* DATA FOR PROCESSING *
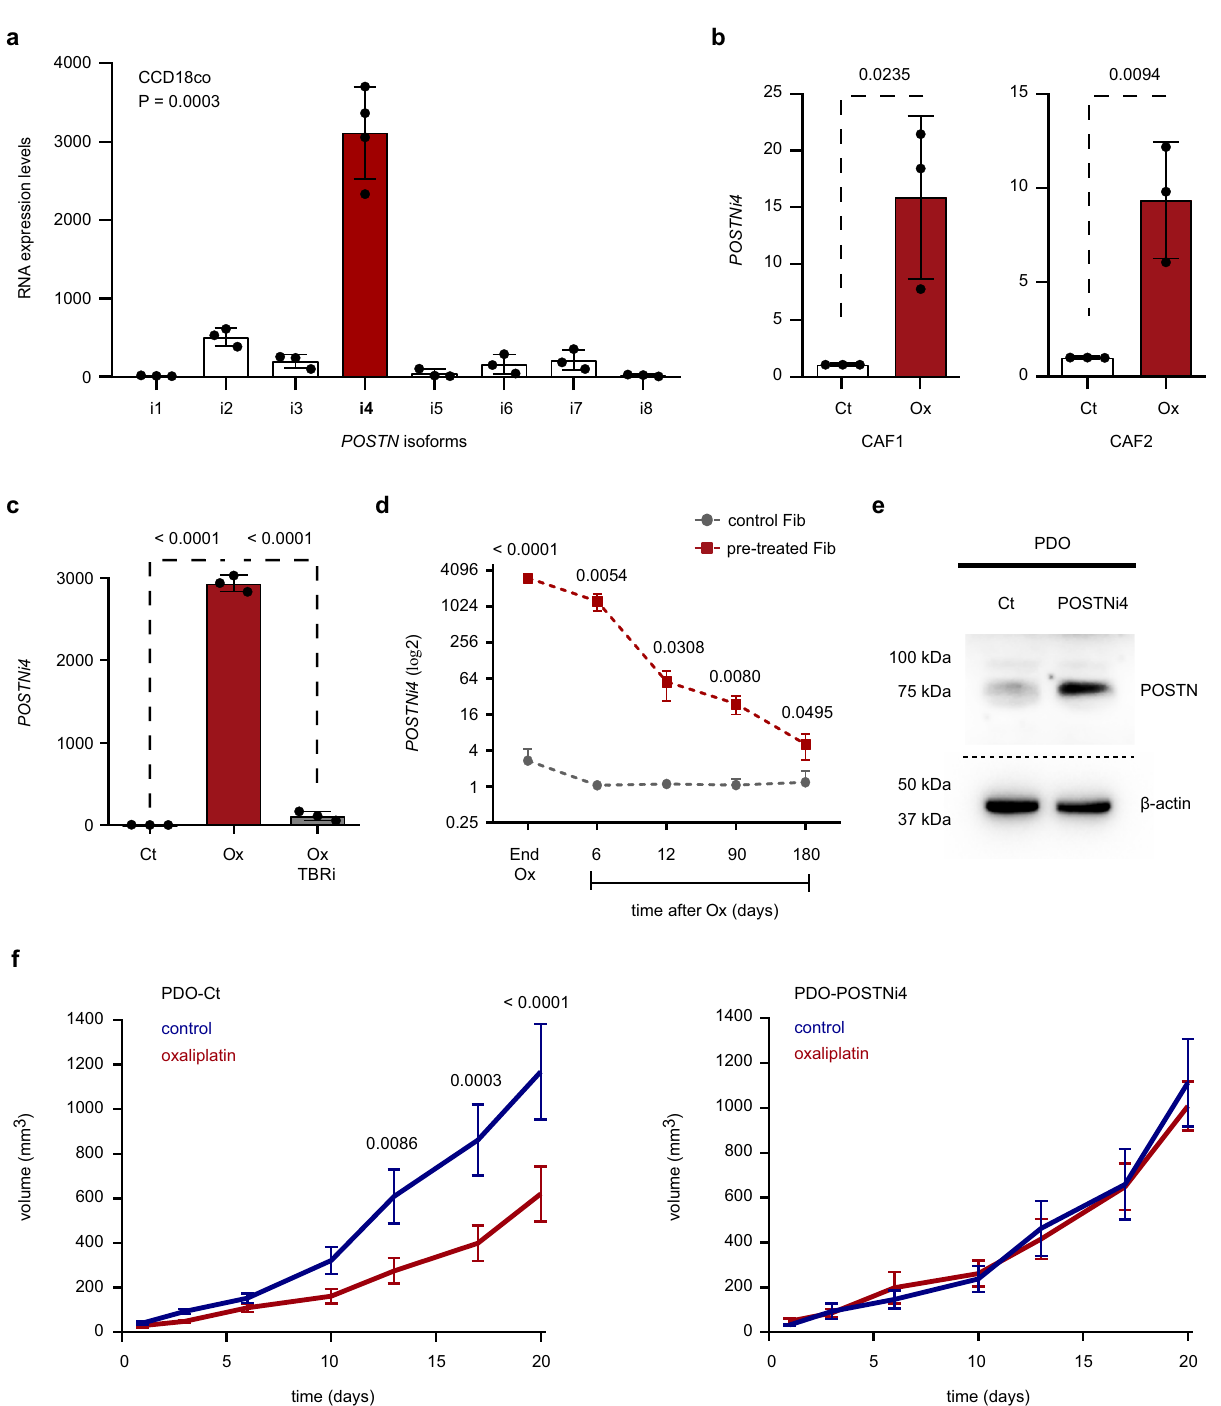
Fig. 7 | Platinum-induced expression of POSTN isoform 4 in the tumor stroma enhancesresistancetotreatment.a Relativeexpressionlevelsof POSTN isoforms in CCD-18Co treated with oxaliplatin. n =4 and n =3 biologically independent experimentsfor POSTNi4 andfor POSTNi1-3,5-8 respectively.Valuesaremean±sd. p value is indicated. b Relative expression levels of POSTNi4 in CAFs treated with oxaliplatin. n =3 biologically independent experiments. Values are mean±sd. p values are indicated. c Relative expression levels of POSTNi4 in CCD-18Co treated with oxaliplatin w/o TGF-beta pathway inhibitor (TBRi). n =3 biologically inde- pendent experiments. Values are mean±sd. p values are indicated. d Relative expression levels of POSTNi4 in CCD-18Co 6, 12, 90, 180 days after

* * *

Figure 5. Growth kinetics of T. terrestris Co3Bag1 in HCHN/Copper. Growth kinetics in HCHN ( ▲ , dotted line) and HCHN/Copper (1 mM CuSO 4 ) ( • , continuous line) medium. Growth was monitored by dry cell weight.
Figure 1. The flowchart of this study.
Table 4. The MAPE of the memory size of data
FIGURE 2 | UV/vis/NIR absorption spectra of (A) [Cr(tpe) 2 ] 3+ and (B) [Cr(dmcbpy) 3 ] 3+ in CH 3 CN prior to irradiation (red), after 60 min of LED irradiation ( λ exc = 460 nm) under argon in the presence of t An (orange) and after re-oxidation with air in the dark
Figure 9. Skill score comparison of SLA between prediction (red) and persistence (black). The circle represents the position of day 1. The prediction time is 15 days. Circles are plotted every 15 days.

* * *

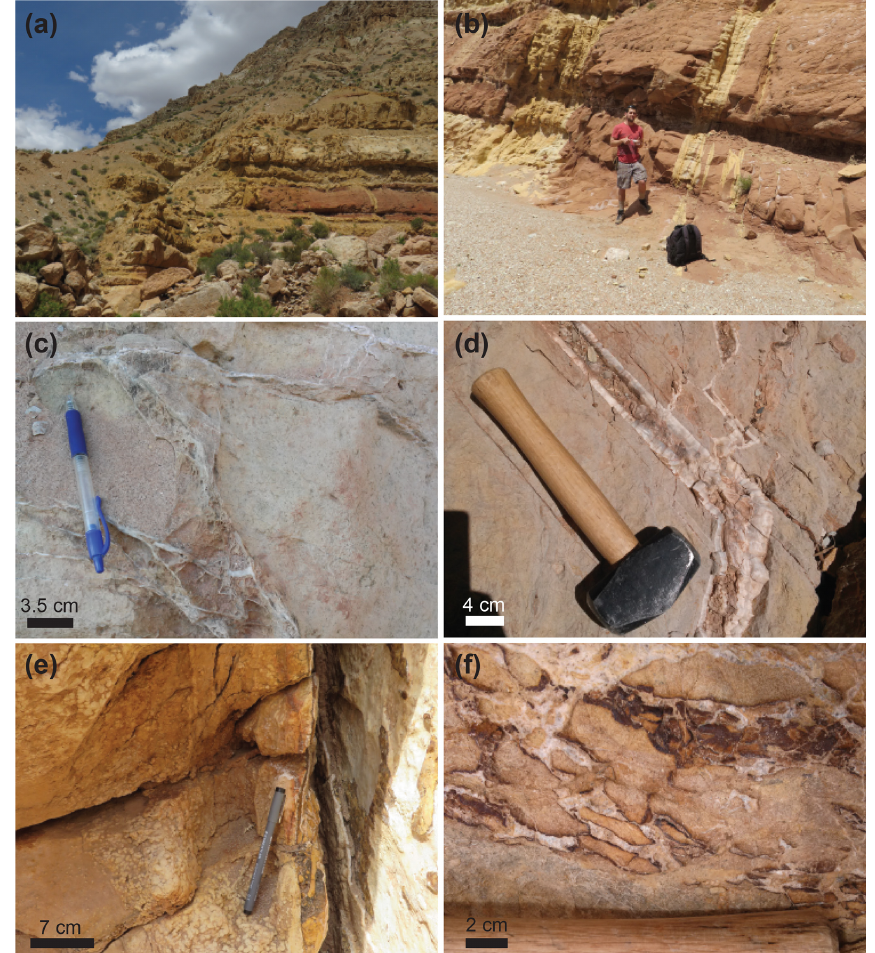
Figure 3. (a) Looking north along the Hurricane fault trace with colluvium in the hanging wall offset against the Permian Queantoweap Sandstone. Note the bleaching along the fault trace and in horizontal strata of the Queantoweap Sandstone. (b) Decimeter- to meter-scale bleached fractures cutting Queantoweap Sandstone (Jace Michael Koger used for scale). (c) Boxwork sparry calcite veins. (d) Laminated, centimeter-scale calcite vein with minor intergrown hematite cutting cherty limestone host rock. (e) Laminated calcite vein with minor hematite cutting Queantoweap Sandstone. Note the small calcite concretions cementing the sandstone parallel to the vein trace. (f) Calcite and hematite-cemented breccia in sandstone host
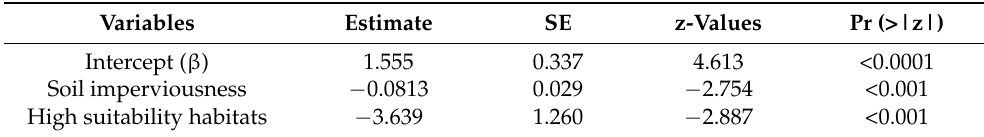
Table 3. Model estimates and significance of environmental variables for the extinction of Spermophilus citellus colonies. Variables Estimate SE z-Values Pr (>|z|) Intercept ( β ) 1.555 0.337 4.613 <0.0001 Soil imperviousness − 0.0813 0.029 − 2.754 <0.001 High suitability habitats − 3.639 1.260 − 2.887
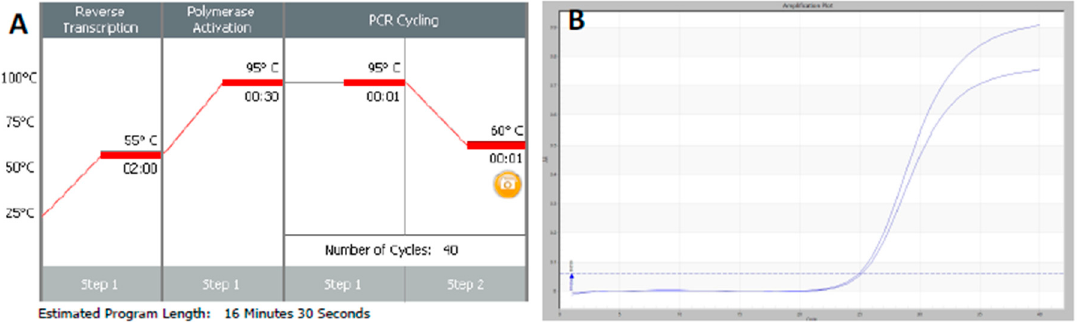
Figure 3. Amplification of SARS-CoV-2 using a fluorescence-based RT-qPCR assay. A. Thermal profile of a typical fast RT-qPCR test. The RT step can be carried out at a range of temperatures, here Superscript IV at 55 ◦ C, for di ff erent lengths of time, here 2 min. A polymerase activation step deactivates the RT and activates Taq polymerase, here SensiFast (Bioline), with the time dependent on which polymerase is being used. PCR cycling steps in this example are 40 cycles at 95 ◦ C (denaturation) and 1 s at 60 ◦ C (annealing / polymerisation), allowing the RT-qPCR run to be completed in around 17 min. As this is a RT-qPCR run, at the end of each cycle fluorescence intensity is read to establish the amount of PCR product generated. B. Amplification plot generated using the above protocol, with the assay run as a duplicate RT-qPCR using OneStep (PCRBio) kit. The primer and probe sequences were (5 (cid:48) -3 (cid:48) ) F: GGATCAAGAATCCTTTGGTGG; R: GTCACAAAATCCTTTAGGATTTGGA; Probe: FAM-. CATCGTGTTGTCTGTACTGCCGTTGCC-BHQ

* DIRECTIONS *
Your answer should be each line of the data that contains the word "Table", copied as it stands.

* SOLUTION TO THIS TASK *
Table 4. The MAPE of the memory size of data
Table 3. Model estimates and significance of environmental variables for the extinction of Spermophilus citellus colonies. Variables Estimate SE z-Values Pr (>|z|) Intercept ( β ) 1.555 0.337 4.613 <0.0001 Soil imperviousness − 0.0813 0.029 − 2.754 <0.001 High suitability habitats − 3.639 1.260 − 2.887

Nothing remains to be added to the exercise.